The eyes of the financial world are on Greece and other heavily indebted euro-zone countries. But Japan is in even worse shape. The country's debt load is immense and growing, to the point that a quarter of its budget goes to servicing it. The government in Tokyo has done little to change things.
Today's Tokyo has become a permanent mecca of consumption, its boroughs seemingly divided according to target markets. The city's Sugamo district, for example, is dominated by the elderly. Escalators in the subway station there go extra slow, while the stores along the Jizo Dori shopping street offer items such as canes, anti-aging cream and tea for sore joints. The Hurajuku neighborhood, on the other hand, is teeming with fashionistas made up to look like Manga characters.
This world of glitter, however, is but an illusion. For years, the world's third-largest economy has been unapologetically living on borrowed cash, more so than any other country in the world. In recent decades, Japanese governments have piled up debts worth some €11 trillion ($14.6 trillion). This corresponds to 230 percent of annual gross domestic product, a debt level that is far higher than Greece's 165 percent.
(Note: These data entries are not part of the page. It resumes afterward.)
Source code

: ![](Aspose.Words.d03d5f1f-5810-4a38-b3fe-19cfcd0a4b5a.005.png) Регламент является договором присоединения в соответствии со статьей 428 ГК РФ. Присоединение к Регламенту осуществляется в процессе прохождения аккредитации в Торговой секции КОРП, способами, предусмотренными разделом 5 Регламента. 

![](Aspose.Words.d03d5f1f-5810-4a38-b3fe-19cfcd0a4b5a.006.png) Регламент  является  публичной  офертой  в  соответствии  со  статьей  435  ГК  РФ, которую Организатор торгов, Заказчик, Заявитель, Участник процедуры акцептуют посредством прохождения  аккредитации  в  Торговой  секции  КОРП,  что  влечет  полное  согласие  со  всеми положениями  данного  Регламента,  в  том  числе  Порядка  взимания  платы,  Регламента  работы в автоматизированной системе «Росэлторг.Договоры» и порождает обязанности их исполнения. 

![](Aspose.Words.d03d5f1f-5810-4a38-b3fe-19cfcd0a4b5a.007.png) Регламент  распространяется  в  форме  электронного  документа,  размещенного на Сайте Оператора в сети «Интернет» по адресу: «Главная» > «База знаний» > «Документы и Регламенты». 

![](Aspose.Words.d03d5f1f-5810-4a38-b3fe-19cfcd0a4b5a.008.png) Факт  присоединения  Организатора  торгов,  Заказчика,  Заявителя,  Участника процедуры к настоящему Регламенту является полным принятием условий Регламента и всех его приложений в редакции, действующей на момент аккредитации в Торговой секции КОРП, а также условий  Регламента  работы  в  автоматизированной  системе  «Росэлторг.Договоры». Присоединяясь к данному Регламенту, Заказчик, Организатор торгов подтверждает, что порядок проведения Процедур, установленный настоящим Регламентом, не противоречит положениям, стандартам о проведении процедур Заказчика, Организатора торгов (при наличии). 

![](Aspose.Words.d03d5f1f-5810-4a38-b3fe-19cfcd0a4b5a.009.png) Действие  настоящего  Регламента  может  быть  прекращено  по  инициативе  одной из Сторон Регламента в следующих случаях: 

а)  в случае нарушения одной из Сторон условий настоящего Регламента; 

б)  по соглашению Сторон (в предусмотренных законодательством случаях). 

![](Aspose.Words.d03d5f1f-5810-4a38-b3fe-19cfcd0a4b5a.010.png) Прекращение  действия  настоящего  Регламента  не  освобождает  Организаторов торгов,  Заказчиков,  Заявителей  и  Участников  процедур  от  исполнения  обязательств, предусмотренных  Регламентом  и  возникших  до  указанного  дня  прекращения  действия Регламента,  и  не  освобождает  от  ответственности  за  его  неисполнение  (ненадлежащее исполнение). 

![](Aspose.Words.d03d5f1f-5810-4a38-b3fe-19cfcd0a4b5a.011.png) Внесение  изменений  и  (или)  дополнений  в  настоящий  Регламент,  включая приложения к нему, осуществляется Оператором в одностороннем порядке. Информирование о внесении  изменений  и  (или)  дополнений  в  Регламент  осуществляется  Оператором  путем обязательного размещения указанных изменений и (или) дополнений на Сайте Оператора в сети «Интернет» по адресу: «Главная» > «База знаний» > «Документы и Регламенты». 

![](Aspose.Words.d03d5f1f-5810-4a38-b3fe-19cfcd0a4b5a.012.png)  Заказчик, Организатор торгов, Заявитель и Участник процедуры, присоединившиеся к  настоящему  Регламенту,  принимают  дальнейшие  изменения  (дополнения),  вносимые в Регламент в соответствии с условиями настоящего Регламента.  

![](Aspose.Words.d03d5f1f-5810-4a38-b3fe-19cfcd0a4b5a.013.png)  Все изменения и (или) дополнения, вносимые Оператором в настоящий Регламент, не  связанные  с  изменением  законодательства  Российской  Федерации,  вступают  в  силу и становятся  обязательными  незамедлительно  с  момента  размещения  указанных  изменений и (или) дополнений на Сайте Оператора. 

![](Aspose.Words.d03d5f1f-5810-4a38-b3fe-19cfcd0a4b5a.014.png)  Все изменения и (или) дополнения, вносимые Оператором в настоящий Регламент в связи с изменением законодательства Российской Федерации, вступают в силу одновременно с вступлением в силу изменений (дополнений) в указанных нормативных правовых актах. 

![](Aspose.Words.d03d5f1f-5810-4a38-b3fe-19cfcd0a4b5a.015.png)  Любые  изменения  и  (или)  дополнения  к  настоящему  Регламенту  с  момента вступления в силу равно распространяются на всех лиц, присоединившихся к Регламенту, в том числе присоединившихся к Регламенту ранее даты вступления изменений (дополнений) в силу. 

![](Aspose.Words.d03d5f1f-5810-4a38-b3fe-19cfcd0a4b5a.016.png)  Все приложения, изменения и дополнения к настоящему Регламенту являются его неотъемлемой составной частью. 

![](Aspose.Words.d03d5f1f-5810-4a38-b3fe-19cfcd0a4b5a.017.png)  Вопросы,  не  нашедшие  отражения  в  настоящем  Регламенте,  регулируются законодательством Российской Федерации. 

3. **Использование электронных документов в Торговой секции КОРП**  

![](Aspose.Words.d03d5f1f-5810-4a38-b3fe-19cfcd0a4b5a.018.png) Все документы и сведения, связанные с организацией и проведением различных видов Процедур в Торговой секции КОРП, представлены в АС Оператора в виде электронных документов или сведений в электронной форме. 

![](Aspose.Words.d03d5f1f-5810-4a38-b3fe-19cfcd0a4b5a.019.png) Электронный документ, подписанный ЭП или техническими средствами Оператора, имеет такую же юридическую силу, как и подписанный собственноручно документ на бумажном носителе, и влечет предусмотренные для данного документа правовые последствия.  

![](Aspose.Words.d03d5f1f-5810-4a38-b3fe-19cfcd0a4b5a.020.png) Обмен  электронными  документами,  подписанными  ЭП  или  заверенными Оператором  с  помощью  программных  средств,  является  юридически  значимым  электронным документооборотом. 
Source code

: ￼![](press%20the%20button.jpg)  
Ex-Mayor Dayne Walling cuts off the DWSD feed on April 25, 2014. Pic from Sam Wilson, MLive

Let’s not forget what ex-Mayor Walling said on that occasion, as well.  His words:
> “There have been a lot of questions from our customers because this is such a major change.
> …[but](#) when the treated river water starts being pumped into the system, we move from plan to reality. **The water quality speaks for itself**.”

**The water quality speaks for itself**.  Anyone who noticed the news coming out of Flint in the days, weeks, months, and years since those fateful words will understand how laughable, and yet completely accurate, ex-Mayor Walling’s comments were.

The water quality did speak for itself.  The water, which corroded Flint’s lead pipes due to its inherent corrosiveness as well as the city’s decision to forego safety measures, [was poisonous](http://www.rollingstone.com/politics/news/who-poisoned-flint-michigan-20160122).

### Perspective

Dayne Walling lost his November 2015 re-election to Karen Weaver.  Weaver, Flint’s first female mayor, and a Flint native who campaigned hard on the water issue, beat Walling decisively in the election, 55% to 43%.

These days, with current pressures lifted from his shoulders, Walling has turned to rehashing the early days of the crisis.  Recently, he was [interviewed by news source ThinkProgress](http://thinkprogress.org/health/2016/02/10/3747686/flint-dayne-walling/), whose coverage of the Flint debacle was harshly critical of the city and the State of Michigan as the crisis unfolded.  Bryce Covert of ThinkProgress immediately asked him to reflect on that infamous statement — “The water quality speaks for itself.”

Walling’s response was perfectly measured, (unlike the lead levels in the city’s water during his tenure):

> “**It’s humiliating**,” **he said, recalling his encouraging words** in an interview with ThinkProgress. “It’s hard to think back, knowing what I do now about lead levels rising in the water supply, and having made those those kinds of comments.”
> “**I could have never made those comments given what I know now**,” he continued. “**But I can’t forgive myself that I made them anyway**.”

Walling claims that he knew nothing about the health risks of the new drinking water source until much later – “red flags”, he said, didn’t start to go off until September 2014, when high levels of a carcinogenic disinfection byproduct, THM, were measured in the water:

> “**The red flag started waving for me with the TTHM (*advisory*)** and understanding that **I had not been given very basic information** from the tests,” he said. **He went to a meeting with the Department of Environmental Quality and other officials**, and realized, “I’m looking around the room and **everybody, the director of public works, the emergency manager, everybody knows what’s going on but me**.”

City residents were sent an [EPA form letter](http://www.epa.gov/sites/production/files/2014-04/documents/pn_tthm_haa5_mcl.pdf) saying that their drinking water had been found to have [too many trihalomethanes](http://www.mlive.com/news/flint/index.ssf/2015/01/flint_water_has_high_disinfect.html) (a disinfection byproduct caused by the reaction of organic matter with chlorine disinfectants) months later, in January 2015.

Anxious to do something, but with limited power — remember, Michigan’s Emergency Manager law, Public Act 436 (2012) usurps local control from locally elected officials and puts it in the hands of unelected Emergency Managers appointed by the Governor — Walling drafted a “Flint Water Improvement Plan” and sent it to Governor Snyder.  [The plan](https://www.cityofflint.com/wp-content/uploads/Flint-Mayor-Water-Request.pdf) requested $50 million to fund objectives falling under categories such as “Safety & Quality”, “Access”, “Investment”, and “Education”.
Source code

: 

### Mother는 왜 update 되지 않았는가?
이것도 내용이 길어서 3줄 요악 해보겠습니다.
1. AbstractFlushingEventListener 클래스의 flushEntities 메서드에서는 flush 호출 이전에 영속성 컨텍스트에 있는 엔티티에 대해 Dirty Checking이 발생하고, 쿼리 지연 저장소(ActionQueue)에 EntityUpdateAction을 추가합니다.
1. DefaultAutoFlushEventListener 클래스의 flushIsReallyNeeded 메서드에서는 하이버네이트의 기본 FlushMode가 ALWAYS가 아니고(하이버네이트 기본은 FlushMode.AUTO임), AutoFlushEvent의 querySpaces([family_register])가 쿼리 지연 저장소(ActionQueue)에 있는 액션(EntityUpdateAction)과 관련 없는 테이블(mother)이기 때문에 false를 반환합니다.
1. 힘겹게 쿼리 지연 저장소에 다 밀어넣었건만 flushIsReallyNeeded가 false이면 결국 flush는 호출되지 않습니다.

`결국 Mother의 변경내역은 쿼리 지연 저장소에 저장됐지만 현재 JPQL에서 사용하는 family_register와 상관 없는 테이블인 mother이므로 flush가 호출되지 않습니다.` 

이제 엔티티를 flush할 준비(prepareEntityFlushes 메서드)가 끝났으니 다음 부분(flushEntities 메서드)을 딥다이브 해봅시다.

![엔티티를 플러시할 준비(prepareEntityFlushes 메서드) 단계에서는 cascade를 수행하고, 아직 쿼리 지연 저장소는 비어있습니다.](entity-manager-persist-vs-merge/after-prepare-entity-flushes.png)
Such profligate spending has turned Japan into a ticking time bomb -- and an example that Europe can learn from as it seeks to tackle its own sovereign debt crisis. Japan, the postwar economic miracle, has never managed to recover from the stock market crash and real estate crisis that convulsed the country in the 1990s. The government had to bail out banks; insurance companies went bust. Since then, annual growth rates have often been paltry and tax revenues don't even cover half of government expenditures. Indeed, the country has gotten trapped in an inescapable spiral of deficit spending.
The fact that this tragedy has been playing out in relative obscurity can be attributed to a bizarre phenomenon: In contrast to the debt-ridden economies in the euro zone, Japan continues to pay hardly any interest on what it borrows. While Greece has recently had to cough up interest at double-digit rates, for example, the comparable figure for Japan has been a mere 0.75 percent. Even Germany, the euro zone's healthiest economy, has to pay more.